■ **Requirement**:
Return the complete listing exactly as it reads, with each picture removed.

■ **Data extract**:
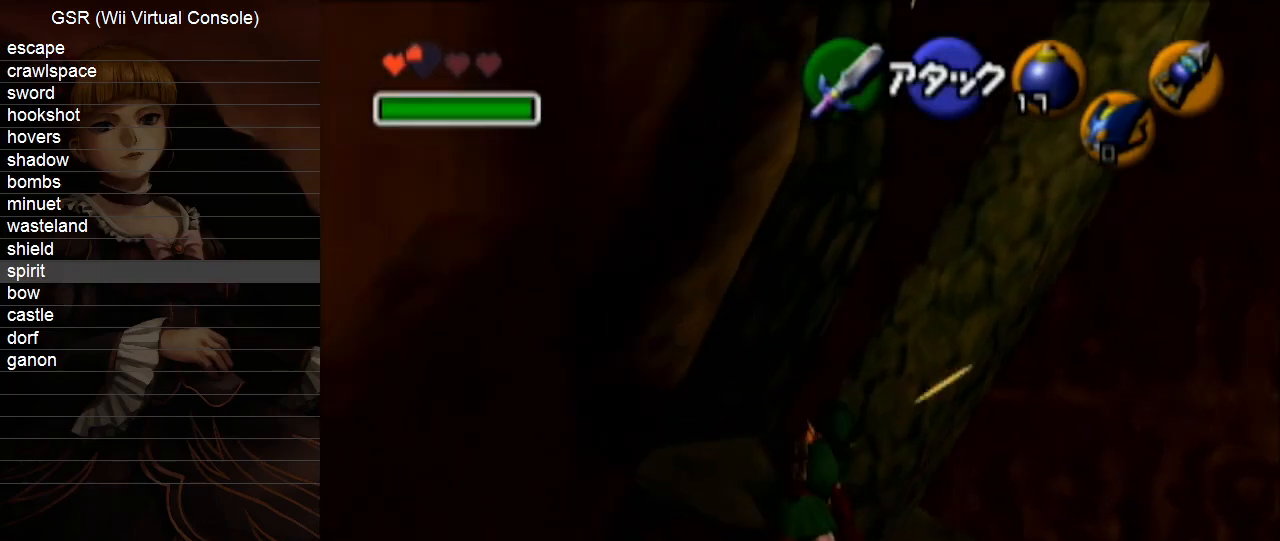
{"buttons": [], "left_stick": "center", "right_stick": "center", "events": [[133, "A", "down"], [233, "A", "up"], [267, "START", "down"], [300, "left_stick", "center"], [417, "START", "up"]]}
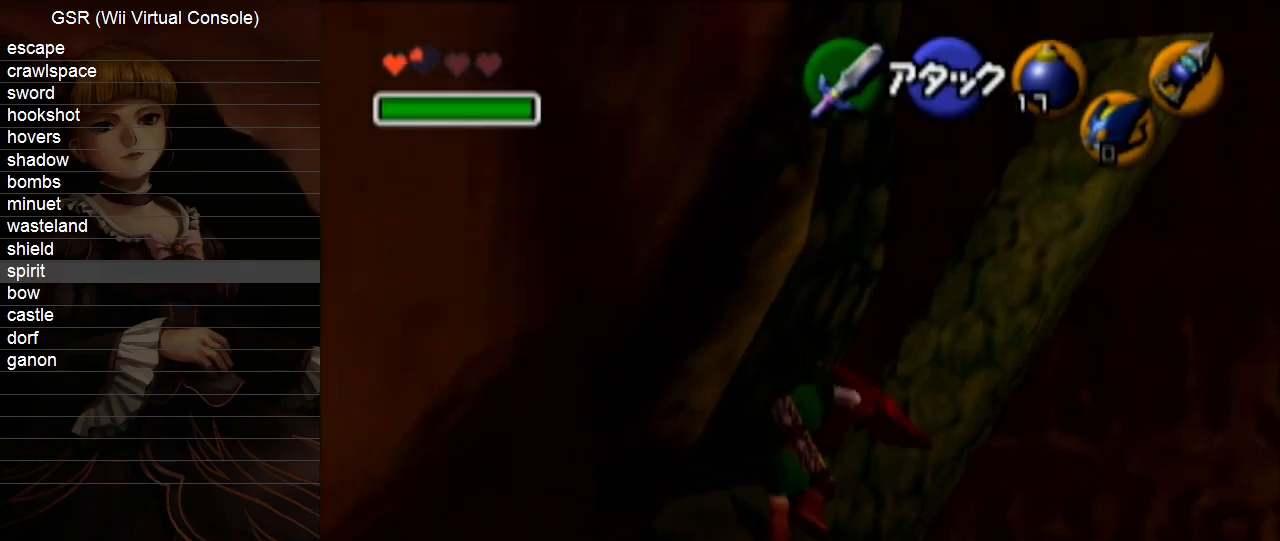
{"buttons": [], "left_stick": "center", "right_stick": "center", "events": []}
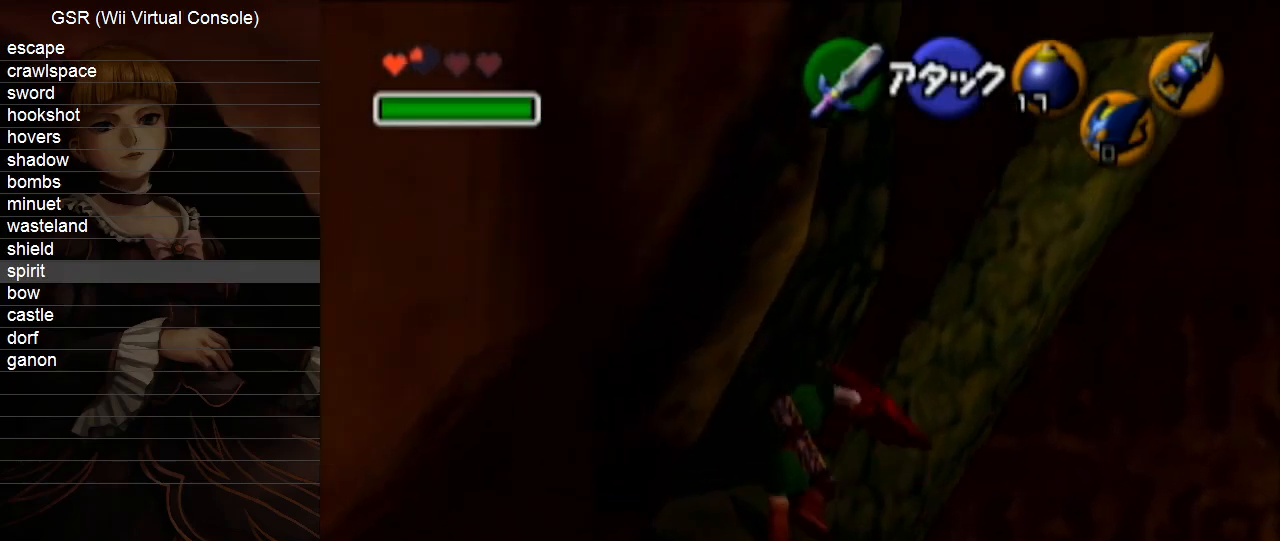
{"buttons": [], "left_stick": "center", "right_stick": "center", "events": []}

■ **Exercise solution**:
{"buttons": [], "left_stick": "center", "right_stick": "center", "events": [[133, "A", "down"], [233, "A", "up"], [267, "START", "down"], [300, "left_stick", "center"], [417, "START", "up"]]}
{"buttons": [], "left_stick": "center", "right_stick": "center", "events": []}
{"buttons": [], "left_stick": "center", "right_stick": "center", "events": []}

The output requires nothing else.